The Port of Oulu has taken an approach shared by most municipalities looking to become a smart city — start small, but with a large, long, deep vision, and build incrementally. In my view, a port like Oulu’s, which is both small enough to be manageable through a disruptive digital transformation and large enough to be replicative of a larger port’s ecosystem and challenges, could be an ideal place for connectivity and emerging technology vendors to experiment and prove out the use case for bringing one of the most fundamental infrastructure environments fully into the digital age. Oh, and Oulu happens to be the Silicon Valley of the Nordics, so the local technology ecosystem could support creative and breakthrough approaches to solving the port’s technology and business problems.

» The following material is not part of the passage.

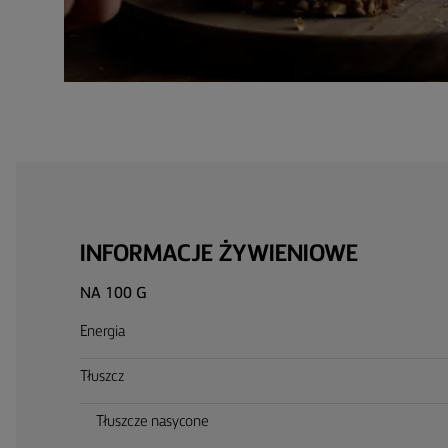
INFORMACJE ŻYWIENIOWE
NA 100 G
Energia
Tłuszcz
Tłuszcze nasycone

How does a port measure the return on investing in digital transformation? After accepting that a hard number would probably be impossible to determine, the port can look to increased efficiency of its current clients, the ability to attract new clients (to a better-run, more efficient port), and the potential to monetize the data generated. How would a connectivity vendor like Nokia, which has already begun working with Port Oulu on 5G, see a benefit? Or how about a consultancy or global systems integrator that develops the blueprint and a proven use case for the digital transformation of ports? Beyond the simple fact that the world has thousands of ports, the world has even more cities, many looking for digital transformations. Prove it within the confines of a port’s ecosystem, and you can scale it across a city.